Şubat başından beri birbiri ardı sıra gelen depremlerde, günler geceler boyu otuz dokuz mum söndürdük, ciğerlerimizden geriye kalan zayıf nefeslerimizle.
Geriye kalan kırkıncı mum, depremden sağ kurtulan kadınları, çocukları, engellileri, yaşlıları, herkesi ama herkesi yaşatmak için...
Yüreklerimizdeki devasa yangınlara rağmen, içimizde kalan son mum, her türlü istismara, eşitsizliğe, şiddete, haksızlığa, yoksunluğa meydan okuyan Mor Yerleşkeler aracılığıyla, örgütlü kadın dayanışmasının yatay yardımlaşma gücüyle, toplumsal cinsiyet eşitliğini afet sonrası yeniden kurmak için yanıyor.

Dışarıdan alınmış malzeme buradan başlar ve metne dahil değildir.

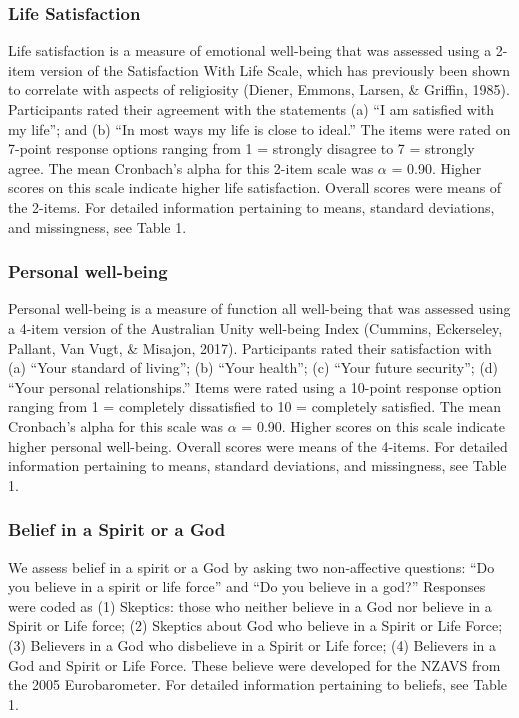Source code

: \documentclass[
  english,
  man,floatsintext]{apa6}
\begin{document}
\hypertarget{life-satisfaction}{%
\subsubsection{Life Satisfaction}\label{life-satisfaction}}

Life satisfaction is a measure of emotional well-being that was assessed using a 2-item version of the Satisfaction With Life Scale, which has previously been shown to correlate with aspects of religiosity (Diener, Emmons, Larsen, \& Griffin, 1985). Participants rated their agreement with the statements (a) \enquote{I am satisfied with my life}; and (b) \enquote{In most ways my life is close to ideal.} The items were rated on 7-point response options ranging from 1 = strongly disagree to 7 = strongly agree. The mean Cronbach's alpha for this 2-item scale was \(\alpha\) = 0.90. Higher scores on this scale indicate higher life satisfaction. Overall scores were means of the 2-items. For detailed information pertaining to means, standard deviations, and missingness, see Table 1.

\hypertarget{personal-well-being}{%
\subsubsection{Personal well-being}\label{personal-well-being}}

Personal well-being is a measure of function all well-being that was assessed using a 4-item version of the Australian Unity well-being Index (Cummins, Eckerseley, Pallant, Van Vugt, \& Misajon, 2017). Participants rated their satisfaction with (a) \enquote{Your standard of living}; (b) \enquote{Your health}; (c) \enquote{Your future security}; (d) \enquote{Your personal relationships.} Items were rated using a 10-point response option ranging from 1 = completely dissatisfied to 10 = completely satisfied. The mean Cronbach's alpha for this scale was \(\alpha\) = 0.90. Higher scores on this scale indicate higher personal well-being. Overall scores were means of the 4-items. For detailed information pertaining to means, standard deviations, and missingness, see Table 1.

\hypertarget{belief-in-a-spirit-or-a-god}{%
\subsubsection{Belief in a Spirit or a God}\label{belief-in-a-spirit-or-a-god}}

We assess belief in a spirit or a God by asking two non-affective questions: \enquote{Do you believe in a spirit or life force} and \enquote{Do you believe in a god?} Responses were coded as (1) Skeptics: those who neither believe in a God nor believe in a Spirit or Life force; (2) Skeptics about God who believe in a Spirit or Life Force; (3) Believers in a God who disbelieve in a Spirit or Life force; (4) Believers in a God and Spirit or Life Force. These believe were developed for the NZAVS from the 2005 Eurobarometer. For detailed information pertaining to beliefs, see Table 1.
\end{document}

Depremin, kural tanımazlığın, boşvermişliğin, bilime kafa tutmanın sonucunda herkeste olduğu gibi kadınlar özelinde de açılan yaralar, yine kadın dayanışmasıyla, bütünsel, kapsayıcı ve sürdürülebilir sosyal destek yapılarıyla iyileşecek; zehri emen de içindeki irini akıtan da yine “yatay dayanışma ağları” olacak. Yaralar ancak dayanışmayla ve “mor duygudaşlıkla” kabuk bağlayacak.